Cross-shard primitives copied from legacy core/server also did not
fit core/shard's crossfire model (bounded MTx + try_send-or-drop,
fd-transfer coordinator instead of SO_REUSEPORT).
bootstrap() now spawns N OS threads from sharding.cpu_allocation,
each pinned via nix::sched + hwlocality and running its own compio
runtime + IggyMessageBus + IggyShard for the partitions hashed to
that shard. Cross-thread shutdown rides an Arc polled by
a per-shard watchdog, since the bus' Shutdown is !Send and cannot be
triggered from the main thread directly. Partial shard-spawn failure
and shard-thread panic now signal cluster-wide shutdown instead of
hanging; the shutdown watchdog is detached from the bus drain.
ShardFrame becomes a concrete enum (Consensus + Lifecycle); the R
generic is lifted off IggyShard. Named routers (route_metadata /
route_partition / route_consensus_control) replace the duplicated
MessageBag match blocks, and a debug_assert at pump entry catches
receiver-thread mis-binding that the ctor's assert_sender_ordering
cannot see.
ShardMetrics records frame_drops_total (counter, variant+reason
labels), bumped at every inter-shard try_send rejection; without it,
drop-and-recover under VSR retransmit is operationally
indistinguishable from a livelock. The counter is atomic, so it is
safe to bump from !Send compio reactor contexts.
The legacy shard-mapping broadcast subsystem (periodic snapshot
refresh task, three-state MappingSlot table, ReplicaMappingUpdate /
ReplicaMappingClear frames) is retired entirely. Cross-shard replica
routing now flows through the cluster-shared ReplicaOwnerTable: the
owning shard's installer stamps its slot on a successful registry
insert and CAS-clears it on disconnect, so every bus' send_to_replica
slow path reads authoritative state with no broadcast or reconcile
loop.

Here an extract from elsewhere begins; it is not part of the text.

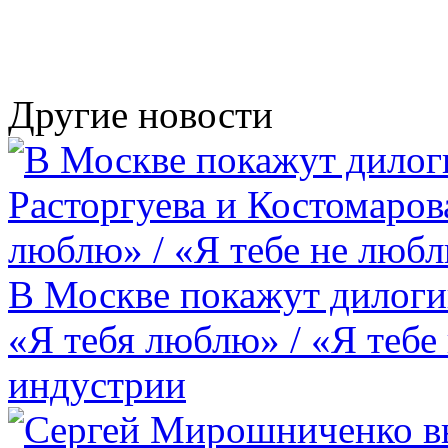
Другие новости
В Москве покажут дилоги
«Я тебя люблю» / «Я тебе
индустрии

Builder accepts the coordinator at ctor; IggyShard stays
immutable post-construction.
message_bus forward-fn types widen to carry replica/client id, and
send_to_replica routes via the shared owner table so non-zero shards
reconcile against shared state rather than shard 0's private bus.
WAL recovery is serialized across shards: non-zero shards open the
WAL read-only, reject mutating ops (drain, set_snapshot_op) on a
read-only storage, route an invalid WAL header to truncate_or_fail,
and close the read-only fd once recovery completes.
Storage milestones (durable PartitionJournal, durable
(view, commit_op) watermark) and SDK (client_id, request_id)
durability across reconnect remain out of scope; tracked separately.